Theodore Tso wrote:
On Fri, Nov 07, 2008 at 09:26:49AM -0500, Ric Wheeler wrote:
One more consideration that I should have mentioned is that we can also
make our file system allocation policies "thin provisioned LUN" friendly.
Basically, we need to try to re-allocate blocks instead of letting the
allocations happily progress across the entire block range. This might
be the inverse of an SSD friendly allocation policy, but would seem to
be fairly trivial to implement :-)
I would think that most non log-structured filesystems do this by
default.
I am not sure - it would be interesting to use blktrace to build a
visual map of how we allocate/free blocks as a file system ages.

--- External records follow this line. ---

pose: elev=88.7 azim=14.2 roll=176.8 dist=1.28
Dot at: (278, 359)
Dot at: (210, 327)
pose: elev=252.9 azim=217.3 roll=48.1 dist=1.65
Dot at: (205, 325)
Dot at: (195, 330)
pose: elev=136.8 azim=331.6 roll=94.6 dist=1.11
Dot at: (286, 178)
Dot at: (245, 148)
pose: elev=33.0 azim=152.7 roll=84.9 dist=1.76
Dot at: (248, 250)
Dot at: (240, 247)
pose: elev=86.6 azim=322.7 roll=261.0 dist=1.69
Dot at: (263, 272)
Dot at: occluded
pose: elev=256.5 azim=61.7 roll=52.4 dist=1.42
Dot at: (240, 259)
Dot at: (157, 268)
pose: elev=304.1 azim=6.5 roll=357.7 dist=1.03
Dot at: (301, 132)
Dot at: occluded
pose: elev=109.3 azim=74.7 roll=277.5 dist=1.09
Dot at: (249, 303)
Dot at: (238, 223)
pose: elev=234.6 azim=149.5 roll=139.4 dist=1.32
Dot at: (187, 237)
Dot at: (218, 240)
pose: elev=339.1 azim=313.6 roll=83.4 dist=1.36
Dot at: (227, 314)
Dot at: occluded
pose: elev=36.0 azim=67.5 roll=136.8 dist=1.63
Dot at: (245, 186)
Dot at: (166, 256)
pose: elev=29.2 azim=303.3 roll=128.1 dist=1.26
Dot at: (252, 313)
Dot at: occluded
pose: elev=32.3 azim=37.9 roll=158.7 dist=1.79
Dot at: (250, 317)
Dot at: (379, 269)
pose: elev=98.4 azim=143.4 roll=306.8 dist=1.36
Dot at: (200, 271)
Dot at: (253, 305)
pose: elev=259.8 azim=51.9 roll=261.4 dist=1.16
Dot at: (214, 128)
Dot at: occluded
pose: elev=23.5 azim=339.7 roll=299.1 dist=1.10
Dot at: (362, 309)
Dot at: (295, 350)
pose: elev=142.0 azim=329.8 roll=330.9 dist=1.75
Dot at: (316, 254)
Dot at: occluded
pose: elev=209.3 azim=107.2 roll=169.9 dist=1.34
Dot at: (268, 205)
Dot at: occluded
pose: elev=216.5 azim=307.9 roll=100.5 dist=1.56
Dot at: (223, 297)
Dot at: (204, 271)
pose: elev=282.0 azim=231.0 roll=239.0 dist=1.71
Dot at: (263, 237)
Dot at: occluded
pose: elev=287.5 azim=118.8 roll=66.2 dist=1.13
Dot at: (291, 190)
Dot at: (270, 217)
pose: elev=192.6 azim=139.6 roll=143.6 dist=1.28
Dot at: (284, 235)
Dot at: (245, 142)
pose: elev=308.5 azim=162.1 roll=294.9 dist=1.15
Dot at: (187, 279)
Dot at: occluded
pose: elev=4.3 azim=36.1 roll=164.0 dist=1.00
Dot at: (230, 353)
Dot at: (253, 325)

The one thing we might need for SSD-friendly allocation policies is to
tell the allocators to not try so hard to make sure allocations are
contiguous, but there are other reasons why you want contiguous
extents anyway (such as reducing the size of your extent tree and
reducing the number of block allocation data structures that need to
be updated). And, I think to some extent SSD's do care to some level
about contiguous extents, from the point of view of reducing scatter
gather operations if nothing else, right?
- Ted
I think that contiguous allocations are still important (especially
since the big arrays really like to have contiguous, large chunks of
space freed up at once so their unmap/TRIM support works better :-)) For
SSD's, streaming writes are still faster than scattered small block
writes, so I think contiguous allocation would help them as well.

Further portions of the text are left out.